アート・センターは93年の創設以来、美術や音楽、身体表現である舞踏、さらには文学などの諸芸術を通じて現れる数々の問題を領域横断的に追求すると同時に、現代社会における芸術活動やアーカイヴの研究が担うべき機能に関する実践的探究を行ってきました。これらの成果を活かす学びの場として、2007年度から独自の設置講座を開設しています。 なおそれら講座以外にも、アート・センターが協力する各種の講義が、主に三田キャンパスの学部と大学院にて開講されています。

アート・アーカイヴ特殊講義, 特殊講義演習

※設置講座は、慶應義塾大学学部、研究科の正規在籍者のみを対象としています。学外の方の履修・聴講はできません。

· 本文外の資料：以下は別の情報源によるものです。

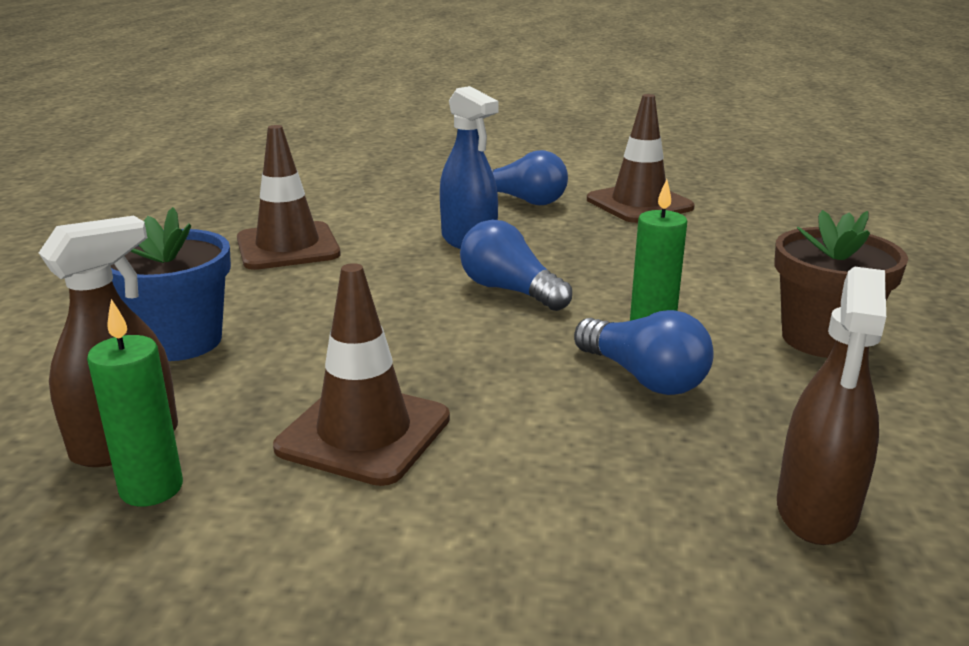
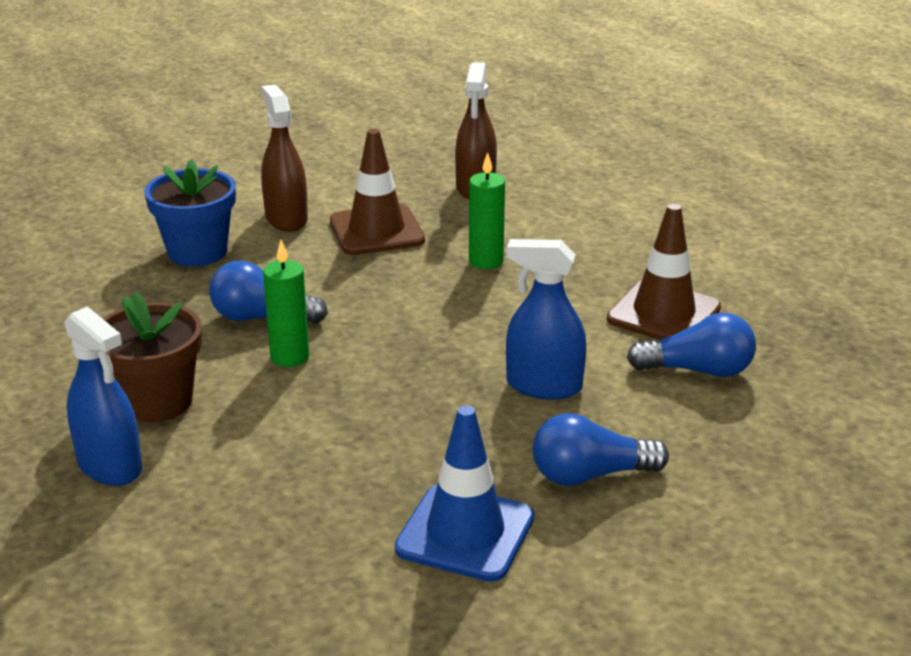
camera: 140 degrees right, 5 degrees up
(151, 488) = (428, 181): green candle -> green candle (486, 261)
(181, 341) = (561, 229): blue flower pot -> blue flower pot (197, 252)
(509, 290) = (432, 347): blue light bulb -> blue light bulb (698, 370)
(639, 204) = (465, 533): brown traffic cone -> blue traffic cone
(816, 510) = (119, 284): brown spray bottle -> brown spray bottle (286, 218)
(891, 307) = (110, 466): none -> blue spray bottle

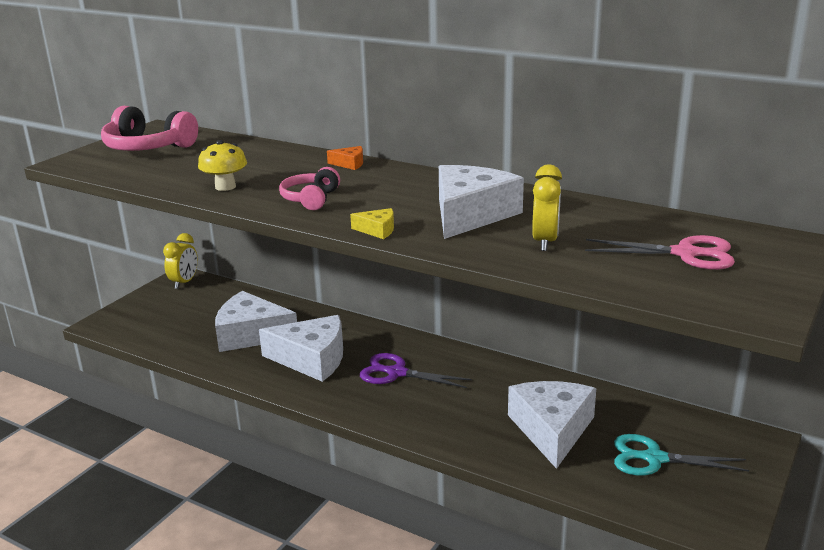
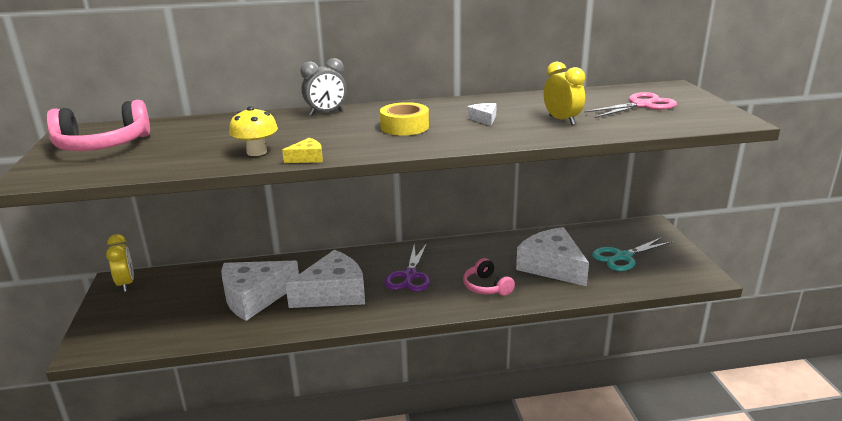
camera: 40 degrees left, 0 degrees up
(311, 199) = (351, 140): pink headphones -> pink headphones (486, 287)
(349, 164) = (326, 113): orange cheese -> grey clock
(377, 230) = (447, 144): yellow cheese -> yellow cheese (307, 158)
(381, 199) = (404, 127): none -> yellow tape
(397, 373) = (409, 276): purple scissors -> purple scissors turned 60 degrees counterclockwise
(470, 214) = (484, 119): white cheese -> white cheese, size x0.42

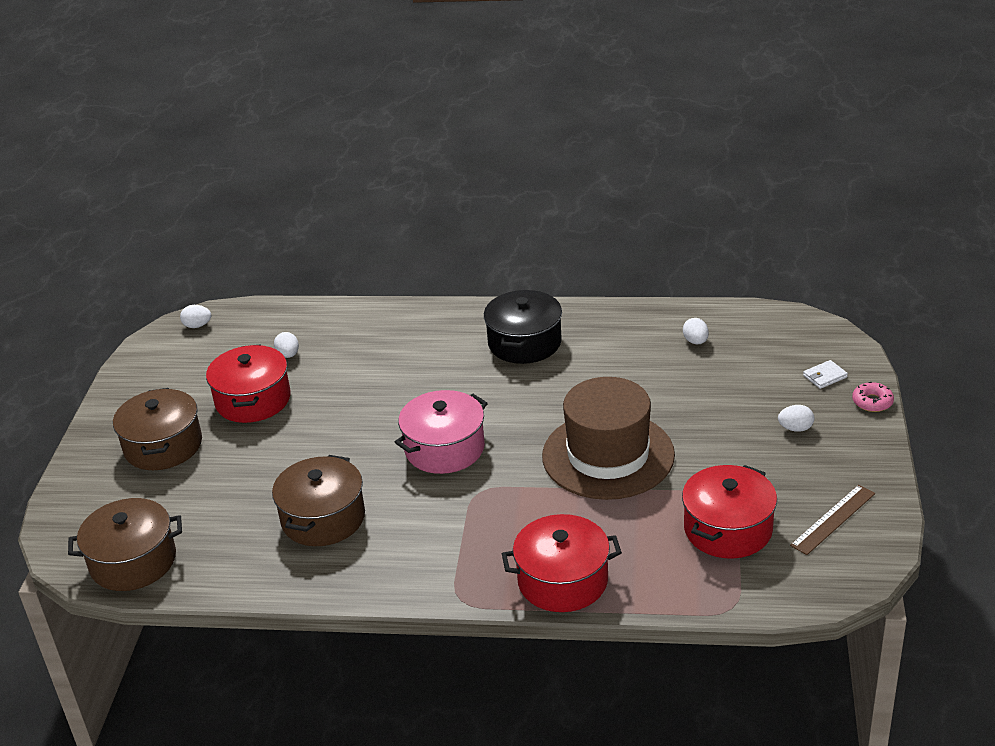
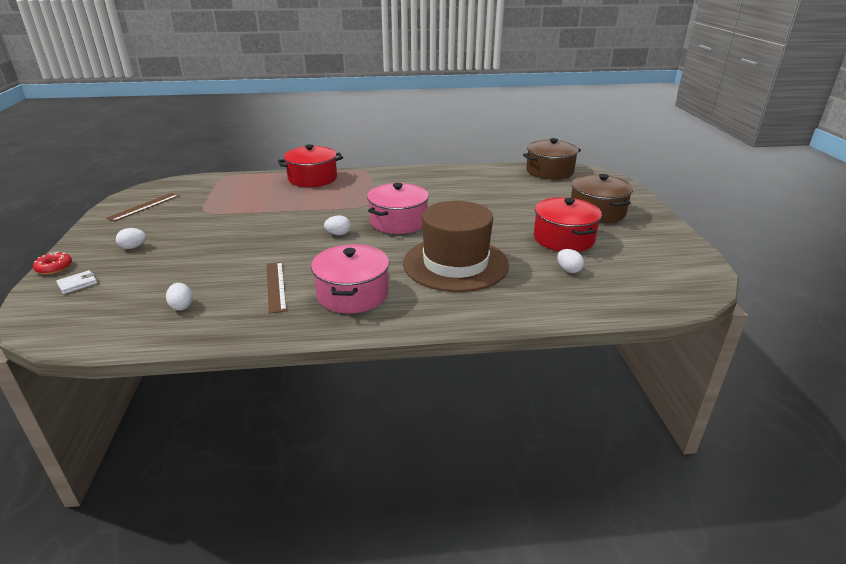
camera: 165 degrees right, 5 degrees down
(197, 326) = (684, 289): white egg -> white egg (338, 234)
(323, 518) = (458, 190): brown pot -> none
(524, 343) = (352, 294): black pot -> pink pot
(604, 358) = (275, 286): none -> brown ruler
(608, 455) = (281, 225): brown hat -> brown hat (455, 264)
(728, 529) = (212, 199): red pot -> none
(872, 402) = (54, 267): pink donut -> red donut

慶應義塾大学アート・センターは、1993年に開設された学内唯一の芸術に関わる研究所です。2011年からは慶應義塾大学アート・スペース(三田キャンパス南別館1F)の運営も担い、展示活動を活発化させています。アート・センターの活動は、学内に留まらず、国内外の諸機関・団体、また一般社会との関わりが大きいことを特徴とします。開設初期から研究的ワークショップ・公演・展示などを数多く企画・開催してきましたが、その歩みについては年報やカタログ、当ウェブサイトなどで公開しています。 現在、アート・センターの中核を担う活動のひとつがアーカイヴの構築と公開、それに関わる研究です。詳細はアーカイヴページを参照してください。

本講座は、アート・アーカイヴの在り方、そしてアート・アーカイヴを通した芸術研究と芸術活動の探究を背景に、多様化する現在の諸事象とその表現を観測・記録・保存・伝達・包含・表現するための方法論の構築を目指しています。具体的には、芸術をめぐる諸事象及びそれらを中心に組織される資料群を「アーカイヴ」という理論と実践を通して思考します。「アーカイヴとは何か、アーカイヴを成立させる条件とは何か、アーカイヴは何をなしうるのか、アーカイヴをいかに構築するのか」これら4つの問いを軸にこの思考は組織されます。本講義の主な課題は、具体的な芸術活動の実践的モデルを基点とし、これらの思考を通してアーカイヴ構築の基本的方法を身につけることであり、芸術について考えることです。芸術分野を研究の範疇とする学生に留まらず、広く多様な研究領域の学生の参加を期待しています。
 

Jazz Moves On !

服部真二 文化・スポーツ財団のからのご支援を受け、ジャズの過去・現在・未来を多角度から考察する講座を開講します。20世紀にアメリカで生まれ、たちまち世界の人々が共有する文化的財産となった「ジャズ」というものを、歴史的、理論的、美学的、また実践的に学んでいきます。わが国のジャズ・シーンのトップを走る演奏家もしばしば招き、「体験」しながらの学びを深めていきます。

前期の主題:「ジャズの起源」を深く学び、ジャズが発祥した当時から、周辺の音楽を取り込んで拡張するシステムをもっていたことを学びます。特に第2次世界大戦中に起こったビバップの前までは、踊るための音楽であったことに留意して学びます。

後期の主題:マイルス・デイビス、ジョン・コルトレーン以降のジャズの演奏方法、楽器、スタイル、メディアについて深く理解します。ジャズという音楽の社会的意義についても考察します。さらに、最近のジャズの展開についても多角度から講義します。

オンライン・コース:Exploring Japanese Avant-garde Art Through Butoh Dance

2018年9月、土方巽アーカイヴでの活動を下敷きに、オンライン・コース「日本のアヴァンギャルド芸術:舞踏/Butohの創造と展開」を開発、公開しました。オンライン・コースは、開講期間中、どなたでも受講できます。受講料は無料です。